Le dure contestazioni in città e nel paese possono pregiudicare il progetto?
"Non vedo come. Due mesi per le proposte dei partecipanti alla gara d'appalto, ed entro dicembre chiuderemo la selezione. Contiamo di cominciare i lavori a inizio 2008".

La 173 è da maggio in Afghanistan.
"Sì, l'intera brigata, circa 3.500 uomini. Il quartier generale è a Jalalabad, le operazioni hanno luogo nelle province orientali del Nurestan, Nangahar, Kunar, Laghman. Sotto il comando internazionale Isaf, non nell'ambito di Enduring Freedom".

Ci sono stati casi di violazione dei diritti umani, denunciati da un embedded australiano.
"Un caso, nel 2005. I responsabili sono stati indagati e puniti. Non siamo perfetti, non siamo angeli: ma non metterei a confronto la disciplina dei miei soldati con quella di nessun altro esercito al mondo".

Fino al mese di gennaio, però, la 173 era destinata all'Iraq. Un cambio di destinazione per non mettere in imbarazzo il governo Prodi nei mesi in cui doveva pronunciarsi sul Dal Molin?

"No, non c'entra nulla. La scelta di inviare in Afghanistan due brigate invece dell'unica prevista ha coinciso con la decisione di prolungare da 12 a 15 mesi la permanenza in missione di tutte le nostre unità".

Ha forse influito la disastrosa situazione irachena e il cambio di strategia attuato con l'arrivo del generale Petraeus?
"Non voglio fare speculazioni, manco dall'Iraq da tre anni, ormai.".

Ma da allora ha seguito l'evoluzione della guerra nel cuore dei centri di decisione, come braccio destro di Wolfowitz e poi di England. Quali errori ritiene siano stati compiuti in Iraq?
"Io posso parlare dei miei errori. Arrivammo in Iraq con una limitatissima conoscenza della cultura del posto, dell'ambiente in cui operavamo. Non ci sembrava così importante. A Mosul, come assistente comandante della 101, stipendiai un certo numero di iracheni perché dipingessero strisce divisorie a tre corsie sulla più grande arteria della città: ma nessuna auto viaggiò mai dentro quelle strisce. Pensavo che Mosul fosse (o io dovessi farla diventare) come Houston nel Texas, mia città natale. Mi sbagliavo".

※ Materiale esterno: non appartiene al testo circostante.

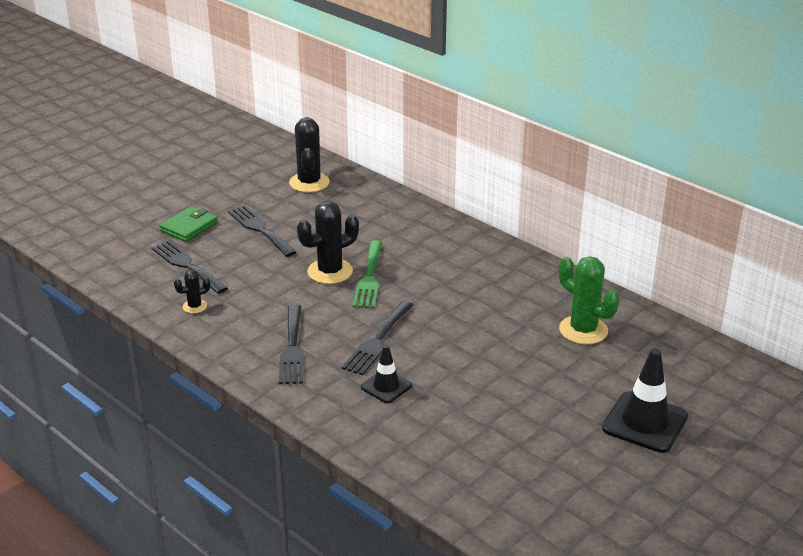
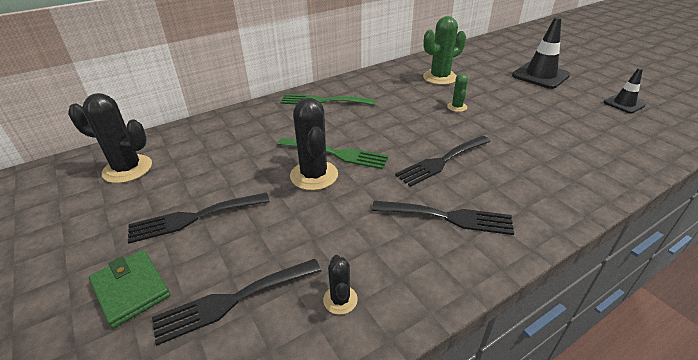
camera: 75 degrees left, 5 degrees up
(377, 341) = (441, 161): black fork -> black fork turned 105 degrees clockwise
(386, 386) = (511, 166): black traffic cone -> black traffic cone (624, 104)
(471, 252) = (323, 101): none -> green fork
(502, 347) = (457, 107): none -> green cactus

L'applicazione di schemi americani sì-no, bianco-nero, equivale a non avere la più pallida idea della forte complessità della società irachena.
"Fu un grave errore. Oggi, prima di inviare i soldati della 173 in Afghanistan, li abbiamo addestrati sulla cultura del posto in un corso di tre settimane in Germania: docenti, 50 membri dell'esercito afghano più 600 esperti di origine mediorientale".

E in Iraq cos'è cambiato con la nuova strategia del generale Petraeus, di cui lei è buon amico?
"Se c'è un uomo che ha capito la cultura irachena, e le difficoltà che una nostra incomprensione di essa ha provocato, è lui".

Ha rivoluzionato la strategia o solo introdotto aggiustamenti tattici?
"Le posso dire è la mia idea. Credo dobbiamo operare non più attraverso grandi basi chiuse in sé e lontane dalle città, ma con piccole basi in numero maggiore, a contatto diretto e in aiuto agli abitanti, agli iracheni".

Forse è troppo tardi.
"No, l'Iraq non è una situazione senza speranza. Ma non possiamo immaginare una vittoria meramente militare".

A metà settembre arriva, per il generale Petraeus, la resa dei conti: dovrà presentare al Congresso il rapporto sui risultati conseguiti con la strategia da lui adottata. Cosa pensa che dirà?
"La verità. Accanto alla relazione militare del generale ci sarà quella politica dell'ambasciatore a Baghdad. A conferma che la soluzione non può essere solo militare".